Houston,
04
November
2022
|
09:03 AM
America/Chicago

Hittinger and Wagner Contribute to Latest Book by Fr. William A. Wallace

A new, much-anticipated book by the late Fr. William A. Wallace, O.P. and published by the Catholic University of America Press is coming out this winter and names two University of St. Thomas-Houston individuals and a third as editors. They are Professor and Director of St. John Paul II Institute Dr. John Hittinger; UST alumnus and Assistant Professor of Philosophy at Aquinas College Dr. Daniel C. Wagner ’18; and Professor of Philosophy at Gonzaga University Dr. Michael Tkacz. All have a connection to the author of the book titled “Intelligibility of Nature: A William A. Wallace Reader.”  

Dr. Hittinger said, “Fr. Wallace was my teacher and mentor at Catholic University, and it was an honor to participate in editing his newest work. The book is a collection of essays edited by myself and Michael Tkacz, also a student of Fr. Wallace; and Dan Wagner, who received his Ph.D from the Center for Thomistic Studies at UST, was a student of both myself and Professor Tkacz.”

Fr. Wallace, who was a professor of philosophy at the Catholic University of America for many years, stands as “one of the most prolific Catholic scholars of the late twentieth century.” He has authored 16 books and more than 300 scholarly articles. In addition to his doctorates in philosophy and theology, he holds physics and electrical engineering degrees. Wallace was a central person in the revival of scientific realism.

“Intelligibility of Nature” contains 29 previously published essays written over the past 40 years and not readily accessible.

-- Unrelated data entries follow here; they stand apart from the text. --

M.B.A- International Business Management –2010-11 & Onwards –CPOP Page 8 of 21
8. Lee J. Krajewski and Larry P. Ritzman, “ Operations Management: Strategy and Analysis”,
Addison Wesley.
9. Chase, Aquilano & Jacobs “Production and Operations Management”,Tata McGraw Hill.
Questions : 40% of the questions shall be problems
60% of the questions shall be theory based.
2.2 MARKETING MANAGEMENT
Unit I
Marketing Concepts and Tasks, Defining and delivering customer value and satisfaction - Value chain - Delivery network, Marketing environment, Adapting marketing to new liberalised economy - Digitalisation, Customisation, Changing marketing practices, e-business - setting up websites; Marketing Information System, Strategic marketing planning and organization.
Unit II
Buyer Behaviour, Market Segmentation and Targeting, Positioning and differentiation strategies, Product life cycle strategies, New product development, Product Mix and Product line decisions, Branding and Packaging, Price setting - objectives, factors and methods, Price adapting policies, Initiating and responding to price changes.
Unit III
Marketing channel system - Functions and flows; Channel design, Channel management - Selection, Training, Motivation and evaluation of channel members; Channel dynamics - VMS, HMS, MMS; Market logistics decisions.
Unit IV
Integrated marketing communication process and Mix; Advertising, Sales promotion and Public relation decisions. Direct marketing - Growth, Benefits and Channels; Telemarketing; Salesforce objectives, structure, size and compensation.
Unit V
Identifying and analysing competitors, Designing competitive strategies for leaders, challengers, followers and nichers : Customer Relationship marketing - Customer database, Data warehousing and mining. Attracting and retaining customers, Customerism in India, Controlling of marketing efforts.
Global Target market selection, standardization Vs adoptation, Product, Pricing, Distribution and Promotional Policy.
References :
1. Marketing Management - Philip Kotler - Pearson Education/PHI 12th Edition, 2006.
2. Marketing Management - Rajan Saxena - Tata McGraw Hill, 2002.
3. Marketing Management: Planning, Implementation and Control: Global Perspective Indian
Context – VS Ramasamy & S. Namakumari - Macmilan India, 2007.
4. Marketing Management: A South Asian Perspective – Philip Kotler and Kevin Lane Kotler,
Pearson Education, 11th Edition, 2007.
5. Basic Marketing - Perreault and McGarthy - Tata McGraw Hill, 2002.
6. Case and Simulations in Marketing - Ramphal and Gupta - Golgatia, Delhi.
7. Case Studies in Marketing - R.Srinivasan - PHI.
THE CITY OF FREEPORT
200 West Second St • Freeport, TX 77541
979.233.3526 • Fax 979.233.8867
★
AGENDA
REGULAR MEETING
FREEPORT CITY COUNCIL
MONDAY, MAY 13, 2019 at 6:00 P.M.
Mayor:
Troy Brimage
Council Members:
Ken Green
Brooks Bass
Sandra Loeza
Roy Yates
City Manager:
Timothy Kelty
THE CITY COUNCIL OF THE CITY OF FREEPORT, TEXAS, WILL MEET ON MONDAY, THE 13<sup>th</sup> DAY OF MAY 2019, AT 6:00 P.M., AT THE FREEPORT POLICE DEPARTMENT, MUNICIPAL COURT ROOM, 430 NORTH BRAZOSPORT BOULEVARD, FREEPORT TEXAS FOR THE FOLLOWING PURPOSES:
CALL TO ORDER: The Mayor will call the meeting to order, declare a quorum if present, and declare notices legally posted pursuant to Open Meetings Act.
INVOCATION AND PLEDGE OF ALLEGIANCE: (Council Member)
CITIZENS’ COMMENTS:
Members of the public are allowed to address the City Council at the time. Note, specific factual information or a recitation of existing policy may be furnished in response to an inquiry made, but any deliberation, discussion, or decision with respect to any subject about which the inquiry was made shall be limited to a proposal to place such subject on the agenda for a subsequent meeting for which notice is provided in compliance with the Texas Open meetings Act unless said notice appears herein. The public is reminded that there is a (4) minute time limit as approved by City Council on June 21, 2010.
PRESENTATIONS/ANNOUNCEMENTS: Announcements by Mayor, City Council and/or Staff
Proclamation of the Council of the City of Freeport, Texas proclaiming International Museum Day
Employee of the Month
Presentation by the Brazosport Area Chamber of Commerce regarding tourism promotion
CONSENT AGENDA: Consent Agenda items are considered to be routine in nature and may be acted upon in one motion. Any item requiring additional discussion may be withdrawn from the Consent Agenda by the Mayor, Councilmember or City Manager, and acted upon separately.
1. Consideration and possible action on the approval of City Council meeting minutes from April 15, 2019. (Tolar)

They are divided into five groups. One reviewer, Steven Baldner of St. Francis Xavier University, wrote, “…will be very useful to philosophers, scholars, graduate students, undergraduates, and general readers.”

“Fr. Wallace’s retrieval of the philosophy of nature of Aristotle and Aquinas is itself a major achievement; but in addition, he showed the historic influence of Aristotle on Galileo and other figures in the history of science and he applied its principles to some pressing issues in contemporary philosophy of science. These essays open up for the reader these achievements of his great scholarly career,” Dr. Hittinger said.